═════ Extracted records
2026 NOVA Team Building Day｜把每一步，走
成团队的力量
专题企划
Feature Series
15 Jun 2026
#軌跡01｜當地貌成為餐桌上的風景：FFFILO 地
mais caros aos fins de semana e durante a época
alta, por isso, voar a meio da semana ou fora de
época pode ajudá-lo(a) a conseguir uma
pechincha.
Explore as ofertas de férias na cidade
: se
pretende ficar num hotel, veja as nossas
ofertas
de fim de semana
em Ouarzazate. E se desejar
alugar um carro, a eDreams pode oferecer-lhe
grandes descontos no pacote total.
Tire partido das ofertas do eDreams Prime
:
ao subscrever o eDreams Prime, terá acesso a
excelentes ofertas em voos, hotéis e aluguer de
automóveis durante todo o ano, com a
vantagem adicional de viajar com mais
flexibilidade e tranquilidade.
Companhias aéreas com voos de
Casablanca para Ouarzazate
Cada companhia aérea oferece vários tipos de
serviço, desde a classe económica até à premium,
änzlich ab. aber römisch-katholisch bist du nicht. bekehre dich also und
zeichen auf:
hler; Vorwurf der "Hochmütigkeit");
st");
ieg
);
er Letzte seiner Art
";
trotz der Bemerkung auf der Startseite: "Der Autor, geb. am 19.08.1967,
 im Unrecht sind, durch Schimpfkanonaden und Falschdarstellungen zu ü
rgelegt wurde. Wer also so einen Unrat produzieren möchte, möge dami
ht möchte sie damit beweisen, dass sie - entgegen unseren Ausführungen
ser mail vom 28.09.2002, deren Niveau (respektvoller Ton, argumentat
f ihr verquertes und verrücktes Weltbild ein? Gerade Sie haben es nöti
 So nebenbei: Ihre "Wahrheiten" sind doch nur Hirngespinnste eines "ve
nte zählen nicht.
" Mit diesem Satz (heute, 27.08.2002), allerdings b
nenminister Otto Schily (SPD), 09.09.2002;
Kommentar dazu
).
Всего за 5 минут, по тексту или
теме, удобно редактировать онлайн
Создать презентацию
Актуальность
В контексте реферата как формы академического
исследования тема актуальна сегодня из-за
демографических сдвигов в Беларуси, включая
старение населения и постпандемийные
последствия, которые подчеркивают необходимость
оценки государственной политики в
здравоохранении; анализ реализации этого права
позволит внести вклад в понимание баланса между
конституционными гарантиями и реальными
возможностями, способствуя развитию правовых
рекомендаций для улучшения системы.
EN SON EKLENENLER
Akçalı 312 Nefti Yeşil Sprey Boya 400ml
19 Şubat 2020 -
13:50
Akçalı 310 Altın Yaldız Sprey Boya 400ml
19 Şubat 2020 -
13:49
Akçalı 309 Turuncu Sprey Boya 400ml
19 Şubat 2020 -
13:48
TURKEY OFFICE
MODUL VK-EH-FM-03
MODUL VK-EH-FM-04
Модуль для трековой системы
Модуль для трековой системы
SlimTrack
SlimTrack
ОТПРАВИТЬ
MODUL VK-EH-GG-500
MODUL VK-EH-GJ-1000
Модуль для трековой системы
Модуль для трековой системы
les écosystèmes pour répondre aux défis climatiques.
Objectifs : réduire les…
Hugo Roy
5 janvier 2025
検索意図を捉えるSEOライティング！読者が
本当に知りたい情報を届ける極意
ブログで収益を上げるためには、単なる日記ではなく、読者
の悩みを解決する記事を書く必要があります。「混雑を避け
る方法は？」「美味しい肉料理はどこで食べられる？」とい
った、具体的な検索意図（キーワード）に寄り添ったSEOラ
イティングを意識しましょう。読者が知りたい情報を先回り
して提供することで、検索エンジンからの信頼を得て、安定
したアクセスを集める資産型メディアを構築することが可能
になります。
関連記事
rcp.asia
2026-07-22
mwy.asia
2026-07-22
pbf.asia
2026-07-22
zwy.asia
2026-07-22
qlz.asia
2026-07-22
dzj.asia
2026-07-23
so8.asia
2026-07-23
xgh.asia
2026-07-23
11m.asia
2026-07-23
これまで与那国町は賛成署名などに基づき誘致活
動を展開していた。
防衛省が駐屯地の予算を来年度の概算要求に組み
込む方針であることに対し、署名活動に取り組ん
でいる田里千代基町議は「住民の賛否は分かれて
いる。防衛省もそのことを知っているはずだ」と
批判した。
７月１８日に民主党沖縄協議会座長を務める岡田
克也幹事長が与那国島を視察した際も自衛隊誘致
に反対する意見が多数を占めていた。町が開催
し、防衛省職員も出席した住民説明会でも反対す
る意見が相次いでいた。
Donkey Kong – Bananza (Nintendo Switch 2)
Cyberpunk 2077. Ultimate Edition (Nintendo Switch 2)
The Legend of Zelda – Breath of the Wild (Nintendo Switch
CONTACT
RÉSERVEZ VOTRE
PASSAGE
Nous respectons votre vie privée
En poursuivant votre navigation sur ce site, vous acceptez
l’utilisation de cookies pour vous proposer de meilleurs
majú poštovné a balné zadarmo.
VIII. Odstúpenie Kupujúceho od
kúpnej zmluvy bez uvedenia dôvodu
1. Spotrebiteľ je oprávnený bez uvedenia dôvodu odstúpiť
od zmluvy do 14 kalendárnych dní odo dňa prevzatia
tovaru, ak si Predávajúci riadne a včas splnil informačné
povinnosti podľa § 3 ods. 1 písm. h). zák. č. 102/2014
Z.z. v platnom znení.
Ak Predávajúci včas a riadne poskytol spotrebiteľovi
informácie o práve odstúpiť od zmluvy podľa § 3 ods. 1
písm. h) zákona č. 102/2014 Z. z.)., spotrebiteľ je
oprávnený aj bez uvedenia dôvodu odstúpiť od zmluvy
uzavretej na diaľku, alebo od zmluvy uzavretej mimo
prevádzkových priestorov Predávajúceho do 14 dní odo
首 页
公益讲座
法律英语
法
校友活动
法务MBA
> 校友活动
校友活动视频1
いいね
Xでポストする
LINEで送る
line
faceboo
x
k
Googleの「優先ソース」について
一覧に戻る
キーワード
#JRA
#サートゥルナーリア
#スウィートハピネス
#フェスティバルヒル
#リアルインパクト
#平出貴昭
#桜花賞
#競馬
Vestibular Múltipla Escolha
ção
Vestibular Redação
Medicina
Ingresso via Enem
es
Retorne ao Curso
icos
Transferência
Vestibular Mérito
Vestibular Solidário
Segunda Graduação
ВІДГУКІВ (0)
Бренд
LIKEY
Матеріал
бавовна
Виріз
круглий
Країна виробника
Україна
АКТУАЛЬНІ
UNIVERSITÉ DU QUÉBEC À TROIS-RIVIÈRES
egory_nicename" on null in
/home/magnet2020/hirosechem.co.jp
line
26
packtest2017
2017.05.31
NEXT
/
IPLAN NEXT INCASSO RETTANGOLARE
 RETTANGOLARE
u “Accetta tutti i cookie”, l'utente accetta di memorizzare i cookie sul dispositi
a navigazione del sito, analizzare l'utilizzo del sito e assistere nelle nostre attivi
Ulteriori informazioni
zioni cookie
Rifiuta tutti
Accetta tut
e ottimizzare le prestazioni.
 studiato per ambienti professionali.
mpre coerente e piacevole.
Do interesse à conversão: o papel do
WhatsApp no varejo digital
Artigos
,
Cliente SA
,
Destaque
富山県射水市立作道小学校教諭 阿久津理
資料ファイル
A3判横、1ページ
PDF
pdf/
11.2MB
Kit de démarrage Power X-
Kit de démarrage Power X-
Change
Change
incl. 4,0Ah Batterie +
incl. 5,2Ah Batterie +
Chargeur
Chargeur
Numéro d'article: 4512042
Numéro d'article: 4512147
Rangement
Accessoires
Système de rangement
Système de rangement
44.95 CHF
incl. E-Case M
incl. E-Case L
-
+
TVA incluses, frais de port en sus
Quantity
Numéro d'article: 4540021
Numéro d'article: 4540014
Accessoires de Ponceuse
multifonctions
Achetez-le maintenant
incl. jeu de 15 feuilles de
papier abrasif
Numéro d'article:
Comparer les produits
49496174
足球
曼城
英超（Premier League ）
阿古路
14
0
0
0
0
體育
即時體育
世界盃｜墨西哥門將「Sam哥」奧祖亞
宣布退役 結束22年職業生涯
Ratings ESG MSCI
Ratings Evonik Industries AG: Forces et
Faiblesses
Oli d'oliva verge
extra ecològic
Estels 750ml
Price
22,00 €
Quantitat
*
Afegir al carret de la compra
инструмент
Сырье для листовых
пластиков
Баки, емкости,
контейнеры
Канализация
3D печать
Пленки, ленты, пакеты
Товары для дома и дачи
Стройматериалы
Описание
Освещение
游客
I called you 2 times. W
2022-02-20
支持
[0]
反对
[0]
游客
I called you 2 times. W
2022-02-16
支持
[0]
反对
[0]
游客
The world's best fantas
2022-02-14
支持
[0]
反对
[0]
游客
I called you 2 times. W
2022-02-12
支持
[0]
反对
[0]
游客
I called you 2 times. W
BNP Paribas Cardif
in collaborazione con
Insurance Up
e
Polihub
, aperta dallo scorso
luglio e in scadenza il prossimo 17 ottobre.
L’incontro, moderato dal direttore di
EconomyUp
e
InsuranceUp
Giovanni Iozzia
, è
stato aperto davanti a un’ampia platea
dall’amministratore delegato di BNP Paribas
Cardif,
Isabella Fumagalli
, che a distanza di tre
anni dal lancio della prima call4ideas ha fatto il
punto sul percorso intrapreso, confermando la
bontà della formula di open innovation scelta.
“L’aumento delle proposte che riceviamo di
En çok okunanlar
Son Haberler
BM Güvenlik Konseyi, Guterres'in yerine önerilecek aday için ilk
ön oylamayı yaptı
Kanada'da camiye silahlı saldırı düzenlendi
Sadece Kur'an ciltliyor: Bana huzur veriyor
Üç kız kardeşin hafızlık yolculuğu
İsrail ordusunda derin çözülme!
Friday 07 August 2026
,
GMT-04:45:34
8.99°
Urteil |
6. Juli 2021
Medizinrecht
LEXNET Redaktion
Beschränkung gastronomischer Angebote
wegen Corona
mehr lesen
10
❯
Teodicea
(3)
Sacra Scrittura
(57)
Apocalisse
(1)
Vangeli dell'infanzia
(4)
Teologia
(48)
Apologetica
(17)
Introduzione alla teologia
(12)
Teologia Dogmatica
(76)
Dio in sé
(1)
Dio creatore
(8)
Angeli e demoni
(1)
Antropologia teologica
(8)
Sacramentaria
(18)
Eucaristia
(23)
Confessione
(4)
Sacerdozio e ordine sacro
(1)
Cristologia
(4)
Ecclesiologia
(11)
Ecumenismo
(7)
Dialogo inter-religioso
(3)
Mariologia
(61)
══════════
▶ _What needs to be done_
Rewrite the rows from the first line through the line that contains "ao subscrever o eDreams Prime, terá acesso a", replacing every "ofertas" with "promoções" and leaving everything else unchanged.

▶ _Answer to this problem_
2026 NOVA Team Building Day｜把每一步，走
成团队的力量
专题企划
Feature Series
15 Jun 2026
#軌跡01｜當地貌成為餐桌上的風景：FFFILO 地
mais caros aos fins de semana e durante a época
alta, por isso, voar a meio da semana ou fora de
época pode ajudá-lo(a) a conseguir uma
pechincha.
Explore as promoções de férias na cidade
: se
pretende ficar num hotel, veja as nossas
promoções
de fim de semana
em Ouarzazate. E se desejar
alugar um carro, a eDreams pode oferecer-lhe
grandes descontos no pacote total.
Tire partido das promoções do eDreams Prime
:
ao subscrever o eDreams Prime, terá acesso a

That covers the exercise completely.